→ INPUT MATERIAL
——————————

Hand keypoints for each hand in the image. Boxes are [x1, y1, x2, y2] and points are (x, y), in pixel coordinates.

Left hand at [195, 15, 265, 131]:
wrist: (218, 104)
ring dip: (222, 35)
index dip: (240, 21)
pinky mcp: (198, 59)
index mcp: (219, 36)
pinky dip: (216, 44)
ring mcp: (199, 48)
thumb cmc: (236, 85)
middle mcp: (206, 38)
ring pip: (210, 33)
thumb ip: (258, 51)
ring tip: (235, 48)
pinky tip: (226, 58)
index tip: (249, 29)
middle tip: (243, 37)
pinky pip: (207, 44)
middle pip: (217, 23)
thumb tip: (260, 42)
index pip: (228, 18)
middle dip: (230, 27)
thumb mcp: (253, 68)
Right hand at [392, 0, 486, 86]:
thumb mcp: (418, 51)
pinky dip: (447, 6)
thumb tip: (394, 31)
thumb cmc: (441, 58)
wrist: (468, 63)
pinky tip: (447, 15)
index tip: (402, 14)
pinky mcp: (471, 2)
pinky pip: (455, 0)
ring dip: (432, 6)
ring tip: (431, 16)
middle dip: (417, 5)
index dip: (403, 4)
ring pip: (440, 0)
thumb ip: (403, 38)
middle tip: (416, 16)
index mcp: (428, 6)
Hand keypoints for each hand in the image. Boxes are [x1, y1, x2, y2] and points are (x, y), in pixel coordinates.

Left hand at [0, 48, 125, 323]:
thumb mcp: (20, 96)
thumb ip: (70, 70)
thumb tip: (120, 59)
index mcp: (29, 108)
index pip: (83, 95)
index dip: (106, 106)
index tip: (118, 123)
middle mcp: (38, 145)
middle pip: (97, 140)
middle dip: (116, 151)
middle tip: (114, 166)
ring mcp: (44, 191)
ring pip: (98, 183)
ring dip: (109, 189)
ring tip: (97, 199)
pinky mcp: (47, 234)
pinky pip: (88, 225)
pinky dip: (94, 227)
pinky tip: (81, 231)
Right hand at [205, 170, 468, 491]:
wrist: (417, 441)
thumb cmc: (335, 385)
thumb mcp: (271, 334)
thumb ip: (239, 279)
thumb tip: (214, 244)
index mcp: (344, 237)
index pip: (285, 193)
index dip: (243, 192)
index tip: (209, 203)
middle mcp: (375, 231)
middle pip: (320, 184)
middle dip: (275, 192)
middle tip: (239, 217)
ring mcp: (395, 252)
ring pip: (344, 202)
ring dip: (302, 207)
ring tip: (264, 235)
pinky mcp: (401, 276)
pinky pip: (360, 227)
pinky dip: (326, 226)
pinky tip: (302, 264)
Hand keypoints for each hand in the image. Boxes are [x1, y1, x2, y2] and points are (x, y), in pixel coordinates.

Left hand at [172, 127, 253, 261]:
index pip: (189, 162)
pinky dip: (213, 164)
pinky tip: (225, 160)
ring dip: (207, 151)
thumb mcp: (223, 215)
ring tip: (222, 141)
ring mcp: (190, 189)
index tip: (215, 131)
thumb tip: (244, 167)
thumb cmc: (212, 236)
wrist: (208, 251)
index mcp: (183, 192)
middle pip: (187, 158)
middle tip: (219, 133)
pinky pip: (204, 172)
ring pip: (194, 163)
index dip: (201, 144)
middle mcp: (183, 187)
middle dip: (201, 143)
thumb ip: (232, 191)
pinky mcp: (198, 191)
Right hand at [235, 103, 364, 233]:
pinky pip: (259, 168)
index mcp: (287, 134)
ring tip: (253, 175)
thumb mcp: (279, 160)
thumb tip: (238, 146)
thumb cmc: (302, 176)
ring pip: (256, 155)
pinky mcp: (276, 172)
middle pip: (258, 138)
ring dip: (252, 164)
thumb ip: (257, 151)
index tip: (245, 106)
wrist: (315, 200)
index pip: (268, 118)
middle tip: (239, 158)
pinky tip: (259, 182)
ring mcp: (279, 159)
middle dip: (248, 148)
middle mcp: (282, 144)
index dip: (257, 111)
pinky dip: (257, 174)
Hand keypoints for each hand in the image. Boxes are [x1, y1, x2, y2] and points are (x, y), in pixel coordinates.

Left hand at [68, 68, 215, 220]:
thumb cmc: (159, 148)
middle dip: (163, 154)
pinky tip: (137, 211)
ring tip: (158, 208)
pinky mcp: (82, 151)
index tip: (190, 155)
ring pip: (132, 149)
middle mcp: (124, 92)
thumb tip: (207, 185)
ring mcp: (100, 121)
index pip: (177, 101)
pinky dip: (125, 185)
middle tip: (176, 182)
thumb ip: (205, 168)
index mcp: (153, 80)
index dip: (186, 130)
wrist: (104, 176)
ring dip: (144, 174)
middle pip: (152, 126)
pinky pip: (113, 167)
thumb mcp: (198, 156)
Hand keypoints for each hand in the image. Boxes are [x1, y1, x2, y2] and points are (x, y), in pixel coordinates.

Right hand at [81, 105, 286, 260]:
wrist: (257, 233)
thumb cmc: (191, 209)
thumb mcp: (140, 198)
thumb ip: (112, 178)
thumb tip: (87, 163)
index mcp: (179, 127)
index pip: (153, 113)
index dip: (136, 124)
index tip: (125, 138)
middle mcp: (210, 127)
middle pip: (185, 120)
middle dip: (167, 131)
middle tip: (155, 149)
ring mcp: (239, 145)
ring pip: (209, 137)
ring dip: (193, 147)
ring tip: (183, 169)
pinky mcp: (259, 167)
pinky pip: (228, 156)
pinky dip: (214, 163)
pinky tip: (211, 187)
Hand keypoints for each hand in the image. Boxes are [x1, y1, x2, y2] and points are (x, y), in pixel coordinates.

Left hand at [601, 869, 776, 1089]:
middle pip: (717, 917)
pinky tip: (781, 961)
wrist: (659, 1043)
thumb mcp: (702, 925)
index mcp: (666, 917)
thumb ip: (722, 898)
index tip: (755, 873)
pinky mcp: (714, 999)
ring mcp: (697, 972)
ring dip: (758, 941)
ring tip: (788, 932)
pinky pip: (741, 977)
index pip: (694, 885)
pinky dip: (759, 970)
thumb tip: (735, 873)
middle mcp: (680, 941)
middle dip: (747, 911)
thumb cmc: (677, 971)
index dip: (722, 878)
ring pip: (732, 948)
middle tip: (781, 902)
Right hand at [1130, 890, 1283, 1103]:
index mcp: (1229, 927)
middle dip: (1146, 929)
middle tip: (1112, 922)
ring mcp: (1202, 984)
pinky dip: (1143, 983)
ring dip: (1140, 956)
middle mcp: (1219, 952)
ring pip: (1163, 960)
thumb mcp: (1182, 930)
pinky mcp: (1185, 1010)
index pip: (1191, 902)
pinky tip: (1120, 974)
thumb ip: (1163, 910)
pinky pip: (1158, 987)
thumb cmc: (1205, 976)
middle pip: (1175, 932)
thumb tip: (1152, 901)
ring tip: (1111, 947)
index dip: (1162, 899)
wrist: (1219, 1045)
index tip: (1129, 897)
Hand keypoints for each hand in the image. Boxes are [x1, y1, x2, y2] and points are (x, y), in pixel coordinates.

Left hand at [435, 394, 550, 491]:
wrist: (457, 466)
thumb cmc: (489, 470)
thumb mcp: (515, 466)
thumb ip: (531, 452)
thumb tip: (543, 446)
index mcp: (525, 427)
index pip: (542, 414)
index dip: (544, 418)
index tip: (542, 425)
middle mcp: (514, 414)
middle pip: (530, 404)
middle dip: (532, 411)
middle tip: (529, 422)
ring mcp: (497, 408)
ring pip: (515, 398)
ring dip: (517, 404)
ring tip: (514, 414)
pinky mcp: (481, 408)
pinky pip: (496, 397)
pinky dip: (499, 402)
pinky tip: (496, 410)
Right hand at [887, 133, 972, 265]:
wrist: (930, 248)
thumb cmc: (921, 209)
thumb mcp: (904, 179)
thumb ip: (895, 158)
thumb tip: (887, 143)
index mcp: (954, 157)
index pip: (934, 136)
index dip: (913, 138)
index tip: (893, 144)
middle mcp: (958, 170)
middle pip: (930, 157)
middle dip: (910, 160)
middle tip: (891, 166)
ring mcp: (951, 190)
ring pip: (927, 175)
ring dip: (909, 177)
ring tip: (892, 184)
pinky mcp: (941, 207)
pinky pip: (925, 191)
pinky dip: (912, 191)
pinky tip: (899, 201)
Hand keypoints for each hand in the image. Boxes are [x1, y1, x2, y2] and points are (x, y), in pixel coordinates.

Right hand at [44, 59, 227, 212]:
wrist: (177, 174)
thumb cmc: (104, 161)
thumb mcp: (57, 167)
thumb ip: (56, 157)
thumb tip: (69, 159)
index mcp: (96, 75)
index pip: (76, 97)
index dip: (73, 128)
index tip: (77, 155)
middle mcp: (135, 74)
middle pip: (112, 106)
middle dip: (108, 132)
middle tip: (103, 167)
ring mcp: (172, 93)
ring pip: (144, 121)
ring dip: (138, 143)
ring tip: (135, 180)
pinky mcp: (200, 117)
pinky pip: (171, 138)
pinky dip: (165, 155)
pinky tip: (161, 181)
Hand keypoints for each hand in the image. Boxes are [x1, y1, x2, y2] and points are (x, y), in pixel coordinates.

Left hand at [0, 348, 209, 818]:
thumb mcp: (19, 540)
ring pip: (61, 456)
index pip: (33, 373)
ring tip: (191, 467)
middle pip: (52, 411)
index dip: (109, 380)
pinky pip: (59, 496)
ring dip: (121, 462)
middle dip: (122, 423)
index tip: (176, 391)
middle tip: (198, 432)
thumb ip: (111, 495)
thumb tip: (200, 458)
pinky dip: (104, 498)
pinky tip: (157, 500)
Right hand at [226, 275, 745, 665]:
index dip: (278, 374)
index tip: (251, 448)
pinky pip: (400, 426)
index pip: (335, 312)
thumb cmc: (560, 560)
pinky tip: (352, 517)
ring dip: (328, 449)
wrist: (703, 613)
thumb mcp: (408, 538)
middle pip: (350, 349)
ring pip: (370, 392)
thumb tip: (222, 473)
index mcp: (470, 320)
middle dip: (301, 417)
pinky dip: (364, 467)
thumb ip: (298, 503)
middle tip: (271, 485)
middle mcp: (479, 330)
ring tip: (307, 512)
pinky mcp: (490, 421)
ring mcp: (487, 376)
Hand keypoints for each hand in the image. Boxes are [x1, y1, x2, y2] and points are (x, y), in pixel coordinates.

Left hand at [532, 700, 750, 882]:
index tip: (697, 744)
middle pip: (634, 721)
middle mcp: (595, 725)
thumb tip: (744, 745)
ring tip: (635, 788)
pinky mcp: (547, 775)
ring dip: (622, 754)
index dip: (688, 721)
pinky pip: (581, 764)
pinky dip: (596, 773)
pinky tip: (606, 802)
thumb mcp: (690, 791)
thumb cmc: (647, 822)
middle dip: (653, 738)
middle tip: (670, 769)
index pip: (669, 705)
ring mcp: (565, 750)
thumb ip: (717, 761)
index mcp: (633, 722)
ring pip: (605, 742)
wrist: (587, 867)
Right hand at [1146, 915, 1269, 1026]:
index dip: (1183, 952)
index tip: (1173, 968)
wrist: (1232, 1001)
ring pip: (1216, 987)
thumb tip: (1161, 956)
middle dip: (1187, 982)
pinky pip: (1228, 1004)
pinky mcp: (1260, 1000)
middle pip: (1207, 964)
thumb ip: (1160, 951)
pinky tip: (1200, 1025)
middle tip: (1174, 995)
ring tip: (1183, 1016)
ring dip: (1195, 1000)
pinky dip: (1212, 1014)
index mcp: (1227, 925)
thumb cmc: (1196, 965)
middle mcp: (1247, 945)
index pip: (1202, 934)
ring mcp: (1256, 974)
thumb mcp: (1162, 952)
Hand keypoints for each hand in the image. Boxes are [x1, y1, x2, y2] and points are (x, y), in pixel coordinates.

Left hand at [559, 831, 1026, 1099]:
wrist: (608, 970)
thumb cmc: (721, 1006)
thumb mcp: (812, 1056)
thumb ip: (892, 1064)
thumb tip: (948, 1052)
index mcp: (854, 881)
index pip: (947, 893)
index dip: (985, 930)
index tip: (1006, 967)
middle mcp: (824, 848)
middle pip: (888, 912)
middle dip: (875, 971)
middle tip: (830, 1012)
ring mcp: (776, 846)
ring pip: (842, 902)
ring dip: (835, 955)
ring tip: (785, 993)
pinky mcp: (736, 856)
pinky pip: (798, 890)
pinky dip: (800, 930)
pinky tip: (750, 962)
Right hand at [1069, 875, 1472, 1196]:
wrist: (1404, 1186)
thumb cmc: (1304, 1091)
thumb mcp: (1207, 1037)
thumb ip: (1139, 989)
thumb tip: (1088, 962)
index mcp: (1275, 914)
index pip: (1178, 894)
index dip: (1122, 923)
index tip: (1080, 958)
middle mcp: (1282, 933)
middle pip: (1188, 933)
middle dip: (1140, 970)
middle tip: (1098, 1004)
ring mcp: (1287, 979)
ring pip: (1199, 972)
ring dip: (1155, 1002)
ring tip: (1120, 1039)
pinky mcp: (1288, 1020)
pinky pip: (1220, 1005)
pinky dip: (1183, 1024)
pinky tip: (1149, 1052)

——————————

→ ACTIVITY
Please reproduce, exactly as they appear above, the lines from the line containing "pinky mcp: (47, 234)" up to and including the line containing "middle mcp: (124, 92)".

→ REPLY
pinky mcp: (47, 234)
pinky pip: (88, 225)
pinky dip: (94, 227)
pinky tip: (81, 231)
Right hand at [205, 170, 468, 491]:
wrist: (417, 441)
thumb cmc: (335, 385)
thumb mcp: (271, 334)
thumb ip: (239, 279)
thumb tip: (214, 244)
index mcp: (344, 237)
index pip: (285, 193)
index dip: (243, 192)
index tip: (209, 203)
middle mcp: (375, 231)
middle pip: (320, 184)
middle dip: (275, 192)
middle tip: (239, 217)
ring mcp: (395, 252)
ring pip: (344, 202)
ring dip: (302, 207)
ring tip: (264, 235)
pinky mcp: (401, 276)
pinky pip: (360, 227)
pinky dip: (326, 226)
pinky tip: (302, 264)
Hand keypoints for each hand in the image. Boxes are [x1, y1, x2, y2] and points are (x, y), in pixel coordinates.

Left hand at [172, 127, 253, 261]:
index pip: (189, 162)
pinky dip: (213, 164)
pinky tip: (225, 160)
ring dip: (207, 151)
thumb mcp: (223, 215)
ring tip: (222, 141)
ring mcp: (190, 189)
index tip: (215, 131)
thumb tip: (244, 167)
thumb cmc: (212, 236)
wrist: (208, 251)
index mcp: (183, 192)
middle pip: (187, 158)
middle tip: (219, 133)
pinky pip: (204, 172)
ring pip: (194, 163)
index dip: (201, 144)
middle mcp: (183, 187)
middle dip: (201, 143)
thumb ip: (232, 191)
pinky mcp: (198, 191)
Right hand at [235, 103, 364, 233]:
pinky pip: (259, 168)
index mcp: (287, 134)
ring tip: (253, 175)
thumb mcp: (279, 160)
thumb tip: (238, 146)
thumb cmc: (302, 176)
ring pip: (256, 155)
pinky mcp: (276, 172)
middle pip: (258, 138)
ring dip: (252, 164)
thumb ip: (257, 151)
index tip: (245, 106)
wrist: (315, 200)
index pip: (268, 118)
middle tip: (239, 158)
pinky tip: (259, 182)
ring mcp: (279, 159)
middle dip: (248, 148)
middle mcp: (282, 144)
index dip: (257, 111)
pinky dip: (257, 174)
Hand keypoints for each hand in the image. Boxes are [x1, y1, x2, y2] and points are (x, y), in pixel coordinates.

Left hand at [68, 68, 215, 220]:
thumb cmc: (159, 148)
middle dip: (163, 154)
pinky tip: (137, 211)
ring tip: (158, 208)
pinky mcp: (82, 151)
index tip: (190, 155)
ring pip: (132, 149)
middle mcp: (124, 92)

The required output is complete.